Sofrer pela feiúra arquitetônica das coisas é um mal que distingue as pessoas pelo gosto. Querer morrer porque o mundo está cada vez mais feio é doença que abate crias de urbanista. Tentar melhorar o que está feito é delírio de austríaco “pode crê”. No Brasil, só em finais de semana. É usar sucata e fazer sozinha o que europeu dispõe para cinco pedreiros. Pagos. Fazer o que quiser das portas e janelas é ir contra as convenções dos condomínios. Para convencer vizinhos os artistas apelam. Nem fazendo palestra de graça citando todos os exemplos do “primeiro mundo” muda a cabeça tosca quem tem beges tomados como bom tom. Quem teme cores mata aos poucos os que precisam variar sempre. O mundo parece que pertence a quem não ama os arco-íris de nossas cinco peles: derme, roupa, casa, cidade, planeta. De castanho já bastam os cabelos, de ocre, basta o corpo pútrido dentro do esquife. Tudo acaba mesmo em marrom. Melhor preservar a pureza do magenta e esquecer os milhões que ignoram o quanto é importante um arquiteto. Deus não importa, mesmo quando crêem que ele tenha projetado tudo o que estão a destruir.
Sem Hundertwasser esses termos não caberiam nas palavras que trago para expressar náusea pelo que andam fazendo com a paisagem. Salvo meu irmão, http://www.concepcaoarquitetura.blogspot.com, meu pai e seus colegas. Sem Arquitetura as composições aqui expressas em tela eletrônica não existiriam.
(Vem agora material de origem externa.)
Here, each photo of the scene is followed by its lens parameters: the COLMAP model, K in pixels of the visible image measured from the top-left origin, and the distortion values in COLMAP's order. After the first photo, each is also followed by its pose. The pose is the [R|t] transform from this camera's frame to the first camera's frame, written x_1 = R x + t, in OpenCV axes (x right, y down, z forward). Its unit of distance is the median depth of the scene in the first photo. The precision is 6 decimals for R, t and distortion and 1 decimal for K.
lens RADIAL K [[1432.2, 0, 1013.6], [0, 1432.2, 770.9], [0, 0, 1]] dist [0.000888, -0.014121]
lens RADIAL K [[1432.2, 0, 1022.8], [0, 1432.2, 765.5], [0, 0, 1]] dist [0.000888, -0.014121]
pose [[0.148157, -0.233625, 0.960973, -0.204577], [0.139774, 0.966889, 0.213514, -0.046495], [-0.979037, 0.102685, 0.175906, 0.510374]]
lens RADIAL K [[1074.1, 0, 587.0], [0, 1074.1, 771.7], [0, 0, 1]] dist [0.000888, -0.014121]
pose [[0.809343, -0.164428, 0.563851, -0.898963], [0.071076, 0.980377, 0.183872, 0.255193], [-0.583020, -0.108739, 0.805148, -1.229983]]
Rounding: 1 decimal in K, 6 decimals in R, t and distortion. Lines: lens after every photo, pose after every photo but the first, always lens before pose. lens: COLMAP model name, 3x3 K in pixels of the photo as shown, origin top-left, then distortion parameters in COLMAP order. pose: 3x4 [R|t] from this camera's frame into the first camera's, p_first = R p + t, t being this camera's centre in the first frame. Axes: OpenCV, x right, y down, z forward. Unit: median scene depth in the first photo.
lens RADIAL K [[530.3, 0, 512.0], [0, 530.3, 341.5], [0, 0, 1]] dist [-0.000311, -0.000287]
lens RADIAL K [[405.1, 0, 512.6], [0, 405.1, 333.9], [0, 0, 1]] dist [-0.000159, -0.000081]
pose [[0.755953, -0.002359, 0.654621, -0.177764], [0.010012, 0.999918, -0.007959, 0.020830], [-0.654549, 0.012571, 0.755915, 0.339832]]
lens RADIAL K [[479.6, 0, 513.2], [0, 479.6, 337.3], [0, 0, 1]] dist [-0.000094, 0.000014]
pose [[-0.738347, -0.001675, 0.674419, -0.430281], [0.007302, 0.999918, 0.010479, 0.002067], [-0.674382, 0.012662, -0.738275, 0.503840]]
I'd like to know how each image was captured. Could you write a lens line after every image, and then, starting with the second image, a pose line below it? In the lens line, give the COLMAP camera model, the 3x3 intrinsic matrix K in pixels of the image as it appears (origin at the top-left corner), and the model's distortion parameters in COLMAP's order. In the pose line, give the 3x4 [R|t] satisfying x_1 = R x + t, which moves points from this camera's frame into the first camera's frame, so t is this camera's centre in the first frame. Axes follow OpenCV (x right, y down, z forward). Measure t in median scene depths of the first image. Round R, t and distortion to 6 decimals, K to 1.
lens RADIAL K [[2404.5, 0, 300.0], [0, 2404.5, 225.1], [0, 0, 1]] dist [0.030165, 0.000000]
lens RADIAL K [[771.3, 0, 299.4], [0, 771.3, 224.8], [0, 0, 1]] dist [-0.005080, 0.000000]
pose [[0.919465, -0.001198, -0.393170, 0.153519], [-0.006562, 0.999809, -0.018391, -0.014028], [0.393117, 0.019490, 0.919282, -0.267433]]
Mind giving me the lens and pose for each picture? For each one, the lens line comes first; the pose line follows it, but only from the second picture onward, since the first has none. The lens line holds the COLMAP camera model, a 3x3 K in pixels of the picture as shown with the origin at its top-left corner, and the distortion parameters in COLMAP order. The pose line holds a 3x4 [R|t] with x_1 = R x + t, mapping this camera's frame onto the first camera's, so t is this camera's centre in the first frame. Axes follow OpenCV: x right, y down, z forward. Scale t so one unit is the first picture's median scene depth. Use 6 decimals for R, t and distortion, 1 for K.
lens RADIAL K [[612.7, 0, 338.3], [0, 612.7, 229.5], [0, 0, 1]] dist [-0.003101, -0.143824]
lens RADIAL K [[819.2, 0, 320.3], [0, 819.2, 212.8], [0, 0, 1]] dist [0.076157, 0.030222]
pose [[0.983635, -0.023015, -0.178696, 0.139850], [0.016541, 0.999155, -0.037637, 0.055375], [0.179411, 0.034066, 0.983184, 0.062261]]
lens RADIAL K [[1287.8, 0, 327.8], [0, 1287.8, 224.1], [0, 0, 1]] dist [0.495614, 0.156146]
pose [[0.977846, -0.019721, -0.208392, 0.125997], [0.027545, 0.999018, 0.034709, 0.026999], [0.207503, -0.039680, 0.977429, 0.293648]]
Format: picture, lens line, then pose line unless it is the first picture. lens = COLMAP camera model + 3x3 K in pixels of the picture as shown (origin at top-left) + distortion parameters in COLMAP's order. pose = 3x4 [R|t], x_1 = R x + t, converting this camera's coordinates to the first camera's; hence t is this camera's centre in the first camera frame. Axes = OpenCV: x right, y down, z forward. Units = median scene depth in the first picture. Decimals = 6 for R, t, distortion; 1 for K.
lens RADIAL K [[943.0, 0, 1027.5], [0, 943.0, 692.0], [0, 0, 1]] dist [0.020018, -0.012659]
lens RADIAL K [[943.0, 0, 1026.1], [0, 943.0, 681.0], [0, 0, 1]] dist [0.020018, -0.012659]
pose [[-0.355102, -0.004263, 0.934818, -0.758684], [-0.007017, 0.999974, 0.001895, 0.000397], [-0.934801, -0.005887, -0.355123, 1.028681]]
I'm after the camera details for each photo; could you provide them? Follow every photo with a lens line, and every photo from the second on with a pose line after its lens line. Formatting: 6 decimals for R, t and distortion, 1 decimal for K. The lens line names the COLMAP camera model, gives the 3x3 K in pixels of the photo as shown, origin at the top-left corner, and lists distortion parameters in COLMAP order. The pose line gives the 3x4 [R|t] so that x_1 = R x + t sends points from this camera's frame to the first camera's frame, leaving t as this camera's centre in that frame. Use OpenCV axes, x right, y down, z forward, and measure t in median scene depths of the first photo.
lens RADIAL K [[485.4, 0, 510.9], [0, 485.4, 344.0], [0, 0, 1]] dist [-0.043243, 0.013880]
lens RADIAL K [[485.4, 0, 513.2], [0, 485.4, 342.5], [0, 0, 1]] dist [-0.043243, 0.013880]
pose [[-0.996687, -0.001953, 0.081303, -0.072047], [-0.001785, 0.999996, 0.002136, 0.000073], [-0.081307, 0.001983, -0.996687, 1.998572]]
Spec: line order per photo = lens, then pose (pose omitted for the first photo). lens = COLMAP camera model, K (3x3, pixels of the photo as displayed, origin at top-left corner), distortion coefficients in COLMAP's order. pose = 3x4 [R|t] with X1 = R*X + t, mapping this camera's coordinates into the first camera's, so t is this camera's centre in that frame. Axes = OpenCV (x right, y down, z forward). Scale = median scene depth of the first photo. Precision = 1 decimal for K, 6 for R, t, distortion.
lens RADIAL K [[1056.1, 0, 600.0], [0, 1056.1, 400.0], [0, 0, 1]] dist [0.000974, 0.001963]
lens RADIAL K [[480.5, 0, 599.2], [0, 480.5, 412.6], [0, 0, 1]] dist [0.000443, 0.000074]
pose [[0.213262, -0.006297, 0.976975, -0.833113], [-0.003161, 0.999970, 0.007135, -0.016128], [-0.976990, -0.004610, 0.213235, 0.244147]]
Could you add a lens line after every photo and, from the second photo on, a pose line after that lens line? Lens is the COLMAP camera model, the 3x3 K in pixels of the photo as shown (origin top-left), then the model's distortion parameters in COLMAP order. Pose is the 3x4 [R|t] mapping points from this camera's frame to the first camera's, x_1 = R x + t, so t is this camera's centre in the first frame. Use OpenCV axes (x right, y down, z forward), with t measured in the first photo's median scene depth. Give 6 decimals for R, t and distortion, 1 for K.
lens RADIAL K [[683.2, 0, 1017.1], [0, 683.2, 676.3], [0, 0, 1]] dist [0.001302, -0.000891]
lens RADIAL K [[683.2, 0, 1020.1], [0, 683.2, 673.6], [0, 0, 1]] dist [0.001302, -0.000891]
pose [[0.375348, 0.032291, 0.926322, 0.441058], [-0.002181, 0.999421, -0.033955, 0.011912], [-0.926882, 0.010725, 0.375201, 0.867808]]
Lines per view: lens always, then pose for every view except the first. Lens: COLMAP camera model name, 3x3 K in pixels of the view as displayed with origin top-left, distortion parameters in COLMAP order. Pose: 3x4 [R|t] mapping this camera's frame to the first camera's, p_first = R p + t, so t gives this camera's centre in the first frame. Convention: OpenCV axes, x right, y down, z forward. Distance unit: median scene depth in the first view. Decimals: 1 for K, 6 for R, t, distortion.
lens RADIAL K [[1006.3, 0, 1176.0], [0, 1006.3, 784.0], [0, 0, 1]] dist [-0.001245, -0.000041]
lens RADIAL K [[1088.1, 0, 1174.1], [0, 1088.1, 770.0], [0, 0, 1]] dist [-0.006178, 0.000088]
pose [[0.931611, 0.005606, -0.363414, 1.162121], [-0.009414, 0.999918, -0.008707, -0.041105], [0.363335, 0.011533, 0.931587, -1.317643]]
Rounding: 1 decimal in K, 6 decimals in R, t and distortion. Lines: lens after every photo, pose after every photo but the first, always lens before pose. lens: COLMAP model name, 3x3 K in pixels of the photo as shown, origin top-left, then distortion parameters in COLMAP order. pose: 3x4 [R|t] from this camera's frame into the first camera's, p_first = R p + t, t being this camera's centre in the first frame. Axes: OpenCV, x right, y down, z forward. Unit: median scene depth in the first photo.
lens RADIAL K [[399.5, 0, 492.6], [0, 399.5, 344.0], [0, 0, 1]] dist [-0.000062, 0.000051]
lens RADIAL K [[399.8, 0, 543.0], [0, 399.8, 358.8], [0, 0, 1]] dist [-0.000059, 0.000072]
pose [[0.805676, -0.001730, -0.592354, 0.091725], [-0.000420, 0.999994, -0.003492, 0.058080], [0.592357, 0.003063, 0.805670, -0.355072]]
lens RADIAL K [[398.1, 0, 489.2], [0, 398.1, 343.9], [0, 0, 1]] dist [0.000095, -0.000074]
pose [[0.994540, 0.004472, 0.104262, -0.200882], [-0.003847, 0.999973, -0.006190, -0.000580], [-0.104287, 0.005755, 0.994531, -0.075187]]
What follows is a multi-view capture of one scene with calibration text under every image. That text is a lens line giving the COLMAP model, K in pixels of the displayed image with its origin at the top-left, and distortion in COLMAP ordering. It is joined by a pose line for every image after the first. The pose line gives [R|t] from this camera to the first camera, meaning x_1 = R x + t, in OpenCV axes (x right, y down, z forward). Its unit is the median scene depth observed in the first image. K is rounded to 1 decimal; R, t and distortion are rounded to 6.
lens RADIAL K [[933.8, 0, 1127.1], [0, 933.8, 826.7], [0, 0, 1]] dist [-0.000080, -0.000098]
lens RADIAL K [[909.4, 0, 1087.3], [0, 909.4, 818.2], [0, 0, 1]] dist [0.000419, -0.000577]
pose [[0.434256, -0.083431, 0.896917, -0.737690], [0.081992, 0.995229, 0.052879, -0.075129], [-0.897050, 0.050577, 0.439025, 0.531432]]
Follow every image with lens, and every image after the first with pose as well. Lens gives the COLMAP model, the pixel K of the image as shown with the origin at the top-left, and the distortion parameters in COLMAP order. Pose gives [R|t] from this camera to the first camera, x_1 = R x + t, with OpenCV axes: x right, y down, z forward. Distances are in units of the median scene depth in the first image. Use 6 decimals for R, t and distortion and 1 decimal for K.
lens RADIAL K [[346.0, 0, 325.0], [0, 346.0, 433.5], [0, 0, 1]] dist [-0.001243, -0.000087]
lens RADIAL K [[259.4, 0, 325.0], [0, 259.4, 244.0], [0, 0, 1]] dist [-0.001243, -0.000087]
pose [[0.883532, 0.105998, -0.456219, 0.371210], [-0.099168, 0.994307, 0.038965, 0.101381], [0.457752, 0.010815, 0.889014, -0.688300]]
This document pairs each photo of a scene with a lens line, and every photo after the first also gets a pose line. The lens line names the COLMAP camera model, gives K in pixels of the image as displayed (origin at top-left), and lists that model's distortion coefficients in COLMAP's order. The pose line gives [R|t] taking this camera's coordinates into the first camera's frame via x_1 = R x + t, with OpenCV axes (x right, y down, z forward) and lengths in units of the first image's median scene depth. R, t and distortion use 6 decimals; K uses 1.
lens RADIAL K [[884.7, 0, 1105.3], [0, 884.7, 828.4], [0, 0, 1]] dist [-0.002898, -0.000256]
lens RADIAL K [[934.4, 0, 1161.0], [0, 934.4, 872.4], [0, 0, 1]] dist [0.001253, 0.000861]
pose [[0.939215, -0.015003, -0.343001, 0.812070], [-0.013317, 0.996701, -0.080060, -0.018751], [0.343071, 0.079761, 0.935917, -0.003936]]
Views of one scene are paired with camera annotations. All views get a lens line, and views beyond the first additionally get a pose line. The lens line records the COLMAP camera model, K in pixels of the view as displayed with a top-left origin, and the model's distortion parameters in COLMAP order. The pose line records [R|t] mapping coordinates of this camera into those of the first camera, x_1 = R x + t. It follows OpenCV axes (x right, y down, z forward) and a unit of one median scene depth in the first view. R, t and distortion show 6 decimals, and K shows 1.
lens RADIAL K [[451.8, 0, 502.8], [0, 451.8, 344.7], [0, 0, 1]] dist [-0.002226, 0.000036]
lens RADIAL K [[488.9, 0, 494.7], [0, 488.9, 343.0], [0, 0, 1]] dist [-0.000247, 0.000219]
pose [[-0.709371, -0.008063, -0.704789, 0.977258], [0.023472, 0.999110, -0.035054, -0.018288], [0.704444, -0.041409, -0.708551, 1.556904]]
sábado, 2 de agosto de 2008

Página do Livro das Rosas, obra de 1994, quando eu lecionava na oficina Sapato Florido. Fiz um livro com pinturas, experimentações gráficas com adesivos antigos de soltar na água e desenhos inspirados na iconografia da Senhora Virgem Mãe, incluindo uma releitura de uma mulher com pés na água de Rembrandt, porque comecei a achar as obras colocadas em paredes muito autoritárias. Dispor de uma imagem em livro é acioná-la de acordo com a força a vontade, jamais porque simplesmente se impõe ao olhar visto que ostentada no entorno.

sexta-feira, 1 de agosto de 2008

A goiaba

Náusea infinda no sacolejar do microônibus numa das piores estradas interurbanas do país. Daquelas de quatro pistas que atravessam cinco cidades sem respiro de matos. Todo corpo dói e o destino, se não ingrato, pouco prazeroso será. Não há latrinas, apenas mal-estar num trânsito truncado. E então, numa parada perto do fio de canteiro verde que começa a prenunciar bifurcações e futuras estreitezas da rota, exatamente na altura dos olhos de quem na condução quase regurgita, ela se mostra. Sob a luz violácea que anuncia a noite, a textura dos galhos e a forma banal das folhas atestam o possível conteúdo róseo e suculento do fruto. Único e quase imperceptível espécie em meio às floríferas ornamentais que tentam apaziguar o impacto industrial do entorno. Filha improvável entre veículos em alta velocidade e toda a pestilência do diesel. Sua contemplação instantânea alivia o absurdo das dores que no corpo se acometem. A paisagem tosca da pista no sentido contrário é morro escavado para erguer, no pior design que a humanidade constrói, uma loja de piscinas de fibra onde no interior recém acesso se avistam dezenas de lareiras, dessas prontas para serem instaladas. Fogo e água. Alguém precisa mais? Quem se importa com arquitetura? Tudo anda. Era um ninho, naquela árvore pata-de-vaca ou só emaranhados de palha? Se a vida insiste em fazer vicejar seus frutos até no pior trecho dessa BR, por que é tão fácil desistirmos dela?